KAN v.s. MLP for Offline Reinforcement Learning
This work offers a parameter-efficient alternative for offline RL tasks, though it is incremental as it applies an existing architecture to a new domain.
The paper investigates using Kolmogorov-Arnold Networks (KAN) instead of Multi-Layer Perceptrons (MLP) in offline reinforcement learning, finding that KAN achieves similar performance with significantly fewer parameters on the D4RL benchmark.

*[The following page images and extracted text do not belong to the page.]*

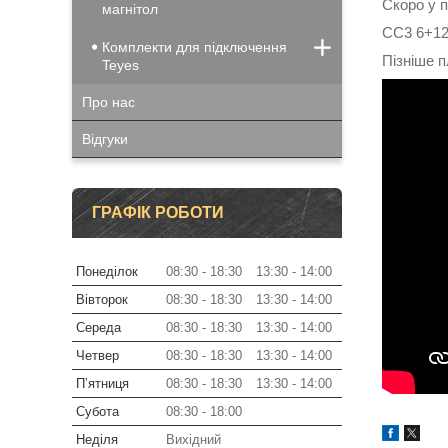
Скоро у п
магнітол
CC3 6+128
Комплекти для підключення
Пізніше 
Teyes
Про нас
Відгуки
ГРАФІК РОБОТИ
Понеділок
08:30
18:30
13:30
14:00
Вівторок
08:30
18:30
13:30
14:00
Середа
08:30
18:30
13:30
14:00
Четвер
08:30
18:30
13:30
14:00
Пʼятниця
08:30
18:30
13:30
14:00
Субота
08:30
18:00
Неділя
Вихідний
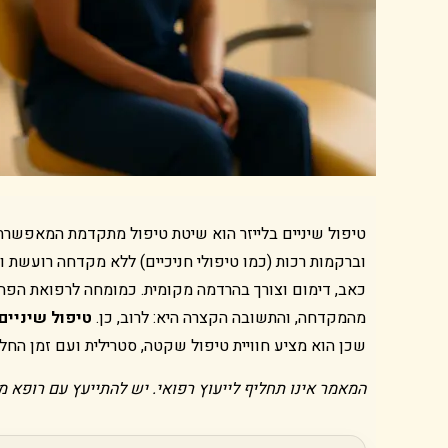
טיפול שיניים בלייזר הוא שיטת טיפול מתקדמת המאפשרת
וברקמות רכות (כמו טיפולי חניכיים) ללא מקדחה רועשת
כאב, דימום וצורך בהרדמה מקומית. כמומחה לרפואת הפה,
מהמקדחה, והתשובה הקצרה היא: לרוב, כן.
טיפול שיניים 
שכן הוא מציע חוויית טיפול שקטה, סטרילית ועם זמן החל
המאמר אינו תחליף לייעוץ רפואי. יש להתייעץ עם רופא מו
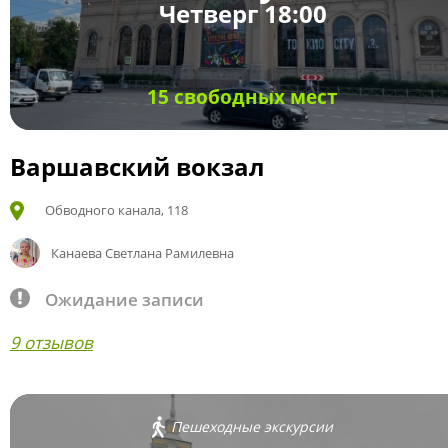
Четверг 18:00
15 свободных мест
Варшавский вокзал
Обводного канала, 118
Канаева Светлана Рамилевна
Ожидание записи
9 отзывов
Пешеходные экскурсии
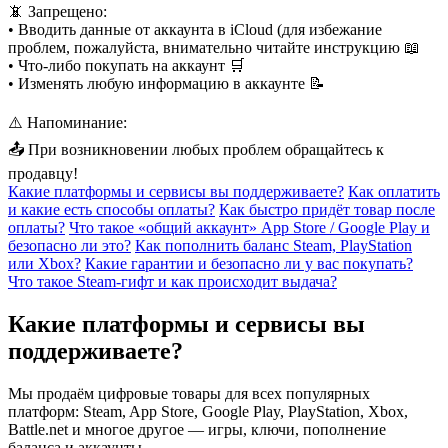
📵 Запрещено:
• Вводить данные от аккаунта в iCloud (для избежание
проблем, пожалуйста, внимательно читайте инструкцию 📖
• Что-либо покупать на аккаунт 🛒
• Изменять любую информацию в аккаунте 📝
⚠️ Напоминание:
📤 При возникновении любых проблем обращайтесь к
продавцу!
Какие платформы и сервисы вы поддерживаете?
Как оплатить
и какие есть способы оплаты?
Как быстро придёт товар после
оплаты?
Что такое «общий аккаунт» App Store / Google Play и
безопасно ли это?
Как пополнить баланс Steam, PlayStation
или Xbox?
Какие гарантии и безопасно ли у вас покупать?
Что такое Steam-гифт и как происходит выдача?
Какие платформы и сервисы вы
поддерживаете?
Мы продаём цифровые товары для всех популярных
платформ: Steam, App Store, Google Play, PlayStation, Xbox,
Battle.net и многое другое — игры, ключи, пополнение
баланса и аккаунты.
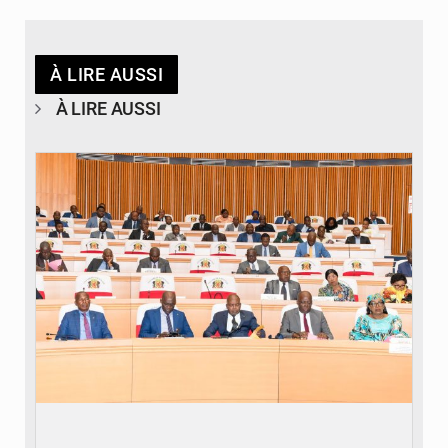
À LIRE AUSSI
À LIRE AUSSI
© DR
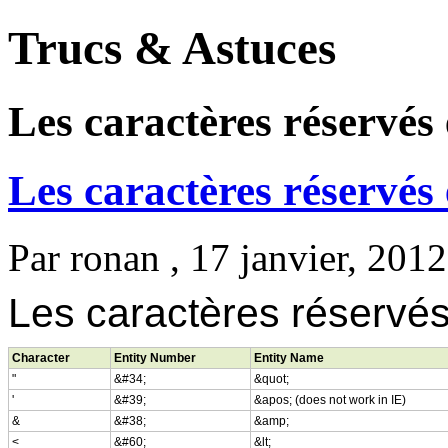
Trucs & Astuces
Les caractères réserv
Les caractères réserv
Par
ronan
, 17 janvier, 2012
Les caractères réserv
Character
Entity Number
Entity Name
"
&#34;
&quot;
'
&#39;
&apos; (does not work in IE)
&
&#38;
&amp;
<
&#60;
&lt;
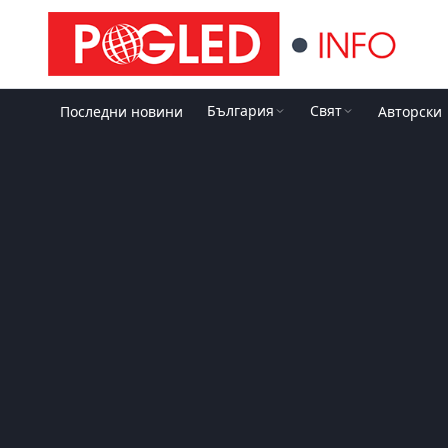
България
Свят
Последни новини
Авторски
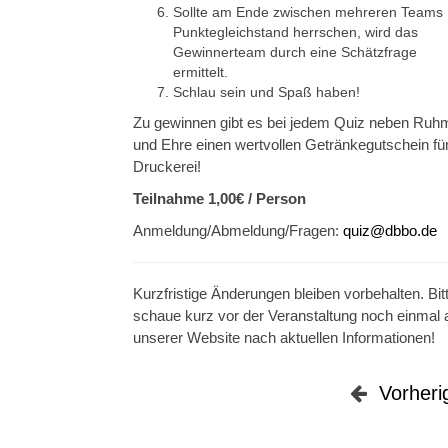
Sollte am Ende zwischen mehreren Teams
Punktegleichstand herrschen, wird das
Gewinnerteam durch eine Schätzfrage
ermittelt.
Schlau sein und Spaß haben!
Zu gewinnen gibt es bei jedem Quiz neben Ruh
und Ehre einen wertvollen Getränkegutschein für
Druckerei!
Teilnahme 1,00€ / Person
Anmeldung/Abmeldung/Fragen:
quiz@dbbo.de
Kurzfristige Änderungen bleiben vorbehalten. Bit
schaue kurz vor der Veranstaltung noch einmal 
unserer Website nach aktuellen Informationen!
Vorheri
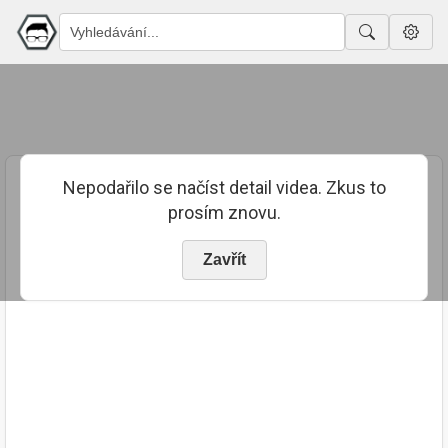
Nepodařilo se načíst detail videa. Zkus to
prosím znovu.
Zavřít
PUBLIKOVÁNO
TRVÁNÍ
16. 4. 2026
00:17:02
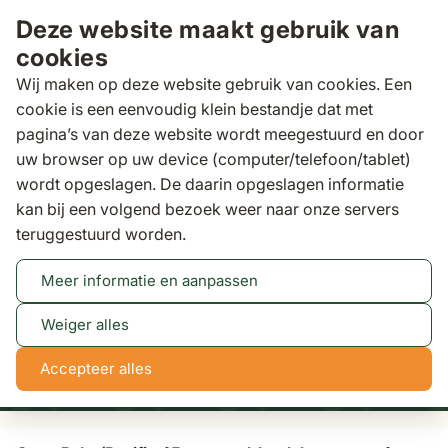
Ga naar de inhoud
Deze website maakt gebruik van
cookies
Wij maken op deze website gebruik van cookies. Een
cookie is een eenvoudig klein bestandje dat met
pagina’s van deze website wordt meegestuurd en door
Zoeken
uw browser op uw device (computer/telefoon/tablet)
Binnen 3 dagen
gratis bezorgd
wordt opgeslagen. De daarin opgeslagen informatie
kan bij een volgend bezoek weer naar onze servers
Loungesets
Coco Palm/Pacific 45 cm stoel-bank
teruggestuurd worden.
loungeset 4-delig
Meer informatie en aanpassen
Tot 50% korting
Bekijk actie
Weiger alles
NaN
NaN
NaN
NaN
Accepteer alles
dagen
uren
min
sec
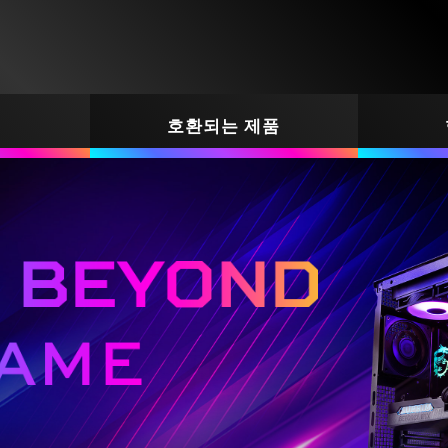
호환되는 제품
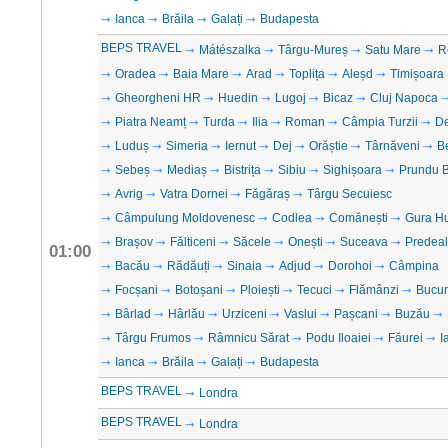
Ianca
Brăila
Galați
Budapesta
BEPS TRAVEL
Mátészalka
Târgu-Mureș
Satu Mare
R
Oradea
Baia Mare
Arad
Toplița
Aleșd
Timișoara
Gheorgheni HR
Huedin
Lugoj
Bicaz
Cluj Napoca
Piatra Neamț
Turda
Ilia
Roman
Câmpia Turzii
D
Luduș
Simeria
Iernut
Dej
Orăștie
Târnăveni
B
Sebeș
Mediaș
Bistrița
Sibiu
Sighișoara
Prundu B
Avrig
Vatra Dornei
Făgăraș
Târgu Secuiesc
Câmpulung Moldovenesc
Codlea
Comănești
Gura H
Brașov
Fălticeni
Săcele
Onești
Suceava
Predeal
01:00
Bacău
Rădăuți
Sinaia
Adjud
Dorohoi
Câmpina
Focșani
Botoșani
Ploiești
Tecuci
Flămânzi
Bucur
Bârlad
Hârlău
Urziceni
Vaslui
Pașcani
Buzău
Târgu Frumos
Râmnicu Sărat
Podu Iloaiei
Făurei
I
Ianca
Brăila
Galați
Budapesta
BEPS TRAVEL
Londra
BEPS TRAVEL
Londra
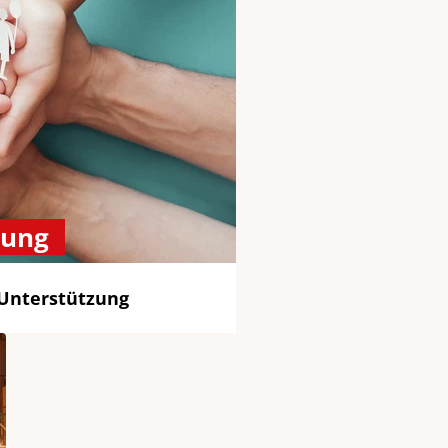
dung
 Unterstützung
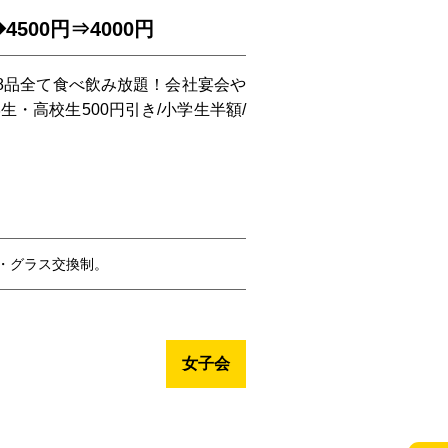
00円⇒4000円
68品全て食べ飲み放題！会社宴会や
生・高校生500円引き/小学生半額/
・グラス交換制。
女子会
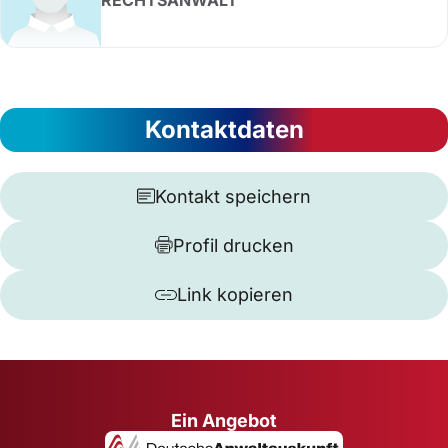
RECHTSANWALT
Kontaktdaten
Kontakt speichern
Profil drucken
Link kopieren
Ein Angebot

Kolmogorov-Arnold Networks (KAN) is an emerging neural network architecture in machine learning. It has greatly interested the research community about whether KAN can be a promising alternative of the commonly used Multi-Layer Perceptions (MLP). Experiments in various fields demonstrated that KAN-based machine learning can achieve comparable if not better performance than MLP-based methods, but with much smaller parameter scales and are more explainable. In this paper, we explore the incorporation of KAN into the actor and critic networks for offline reinforcement learning (RL). We evaluated the performance, parameter scales, and training efficiency of various KAN and MLP based conservative Q-learning (CQL) on the the classical D4RL benchmark for offline RL. Our study demonstrates that KAN can achieve performance close to the commonly used MLP with significantly fewer parameters. This provides us an option to choose the base networks according to the requirements of the offline RL tasks.